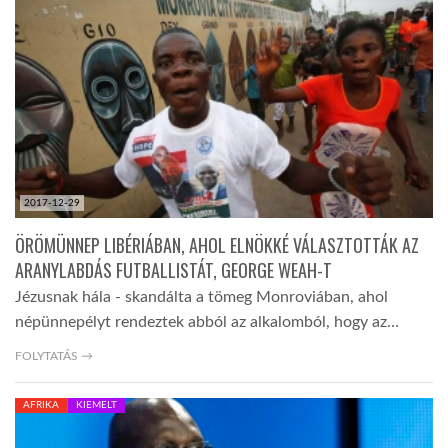
TROPICALMAGAZIN
GLOBOTV
AFRIKA TUDÁSTÁR
2017-12-29
A NAP SZÉPE
ÖRÖMÜNNEP LIBÉRIÁBAN, AHOL ELNÖKKÉ VÁLASZTOTTÁK AZ
ARANYLABDÁS FUTBALLISTÁT, GEORGE WEAH-T
Jézusnak hála - skandálta a tömeg Monroviában, ahol
LINKTR.EE
népünnepélyt rendeztek abból az alkalomból, hogy az…
FOLYTATÁS →
GLOBOZSARU
AFRIKA
KIEMELT
DOBRAVERO.HU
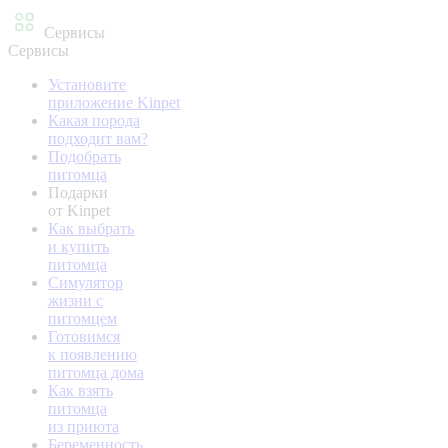
Сервисы
Сервисы
Установите
приложение Kinpet
Какая порода
подходит вам?
Подобрать
питомца
Подарки
от Kinpet
Как выбрать
и купить
питомца
Симулятор
жизни с
питомцем
Готовимся
к появлению
питомца дома
Как взять
питомца
из приюта
Беременность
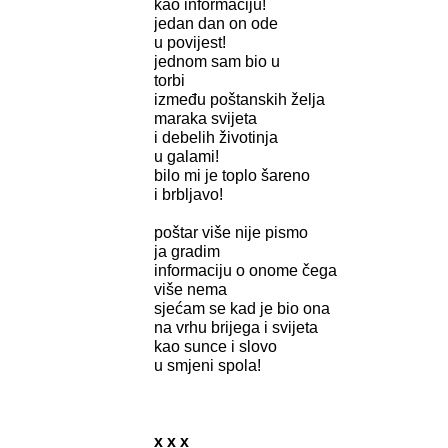
kao informaciju!
jedan dan on ode
u povijest!
jednom sam bio u
torbi
između poštanskih želja
maraka svijeta
i debelih životinja
u galami!
bilo mi je toplo šareno
i brbljavo!
poštar više nije pismo
ja gradim
informaciju o onome čega
više nema
sjećam se kad je bio ona
na vrhu brijega i svijeta
kao sunce i slovo
u smjeni spola!
x x x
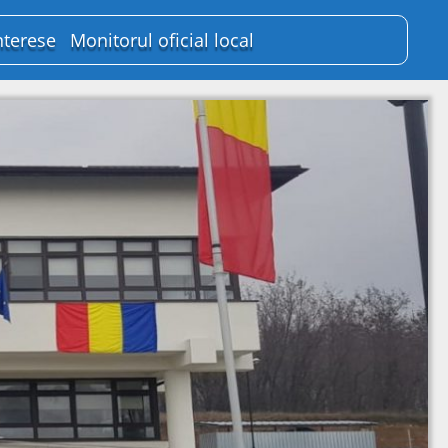
nterese
Monitorul oficial local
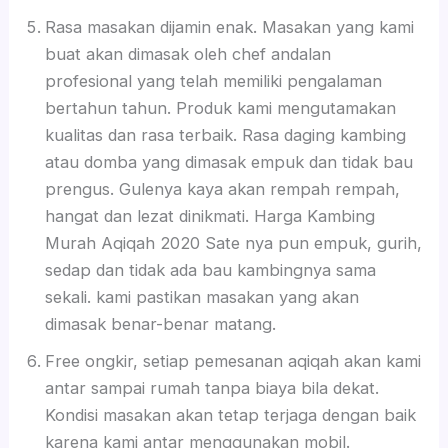
Rasa masakan dijamin enak. Masakan yang kami
buat akan dimasak oleh chef andalan
profesional yang telah memiliki pengalaman
bertahun tahun. Produk kami mengutamakan
kualitas dan rasa terbaik. Rasa daging kambing
atau domba yang dimasak empuk dan tidak bau
prengus. Gulenya kaya akan rempah rempah,
hangat dan lezat dinikmati. Harga Kambing
Murah Aqiqah 2020 Sate nya pun empuk, gurih,
sedap dan tidak ada bau kambingnya sama
sekali. kami pastikan masakan yang akan
dimasak benar-benar matang.
Free ongkir, setiap pemesanan aqiqah akan kami
antar sampai rumah tanpa biaya bila dekat.
Kondisi masakan akan tetap terjaga dengan baik
karena kami antar menggunakan mobil.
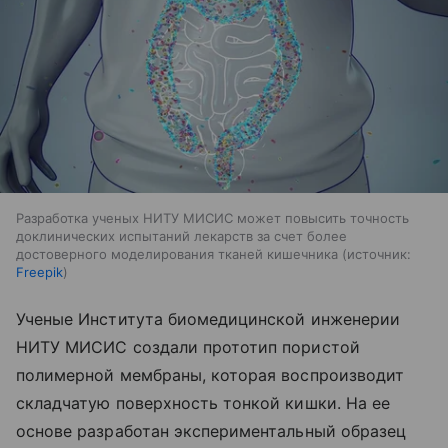
Разработка ученых НИТУ МИСИС может повысить точность
доклинических испытаний лекарств за счет более
достоверного моделирования тканей кишечника
источник:
Freepik
Ученые Института биомедицинской инженерии
НИТУ МИСИС создали прототип пористой
полимерной мембраны, которая воспроизводит
складчатую поверхность тонкой кишки. На ее
основе разработан экспериментальный образец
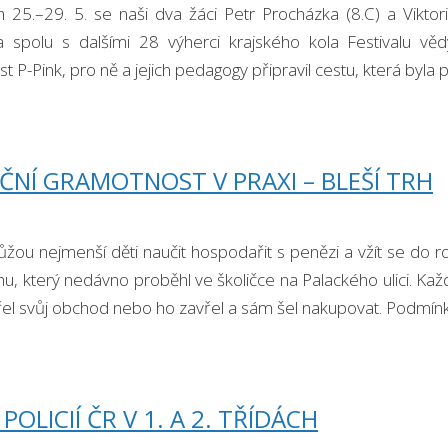
25.–29. 5. se naši dva žáci Petr Procházka (8.C) a Viktorie
spolu s dalšími 28 výherci krajského kola Festivalu vědy 
t P-Pink, pro ně a jejich pedagogy připravil cestu, která byla 
ČNÍ GRAMOTNOST V PRAXI – BLEŠÍ TRH
žou nejmenší děti naučit hospodařit s penězi a vžít se do ro
hu, který nedávno proběhl ve školičce na Palackého ulici. Každý 
řel svůj obchod nebo ho zavřel a sám šel nakupovat. Podmínk
 POLICIÍ ČR V 1. A 2. TŘÍDÁCH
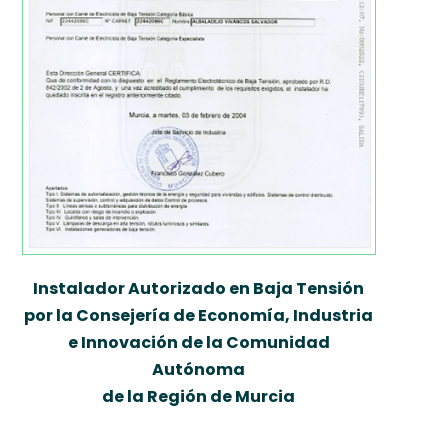
Instalador Autorizado en Baja Tensión
por la Consejería de Economía, Industria
e Innovación de la Comunidad
Autónoma
de la Región de Murcia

· · ·

# WHAT IS BEING ASKED
Give back, exactly and with nothing added, the lines from the line with "antar sampai rumah tanpa biaya bila dekat." through the final line of the data, both included; leave pictures out.

# RESPONSE TO THIS EXERCISE
antar sampai rumah tanpa biaya bila dekat.
Kondisi masakan akan tetap terjaga dengan baik
karena kami antar menggunakan mobil.
Разработка ученых НИТУ МИСИС может повысить точность
доклинических испытаний лекарств за счет более
достоверного моделирования тканей кишечника
источник:
Freepik
Ученые Института биомедицинской инженерии
НИТУ МИСИС создали прототип пористой
полимерной мембраны, которая воспроизводит
складчатую поверхность тонкой кишки. На ее
основе разработан экспериментальный образец
25.–29. 5. se naši dva žáci Petr Procházka (8.C) a Viktorie
spolu s dalšími 28 výherci krajského kola Festivalu vědy 
t P-Pink, pro ně a jejich pedagogy připravil cestu, která byla 
ČNÍ GRAMOTNOST V PRAXI – BLEŠÍ TRH
žou nejmenší děti naučit hospodařit s penězi a vžít se do ro
hu, který nedávno proběhl ve školičce na Palackého ulici. Každý 
řel svůj obchod nebo ho zavřel a sám šel nakupovat. Podmínk
 POLICIÍ ČR V 1. A 2. TŘÍDÁCH
Instalador Autorizado en Baja Tensión
por la Consejería de Economía, Industria
e Innovación de la Comunidad
Autónoma
de la Región de Murcia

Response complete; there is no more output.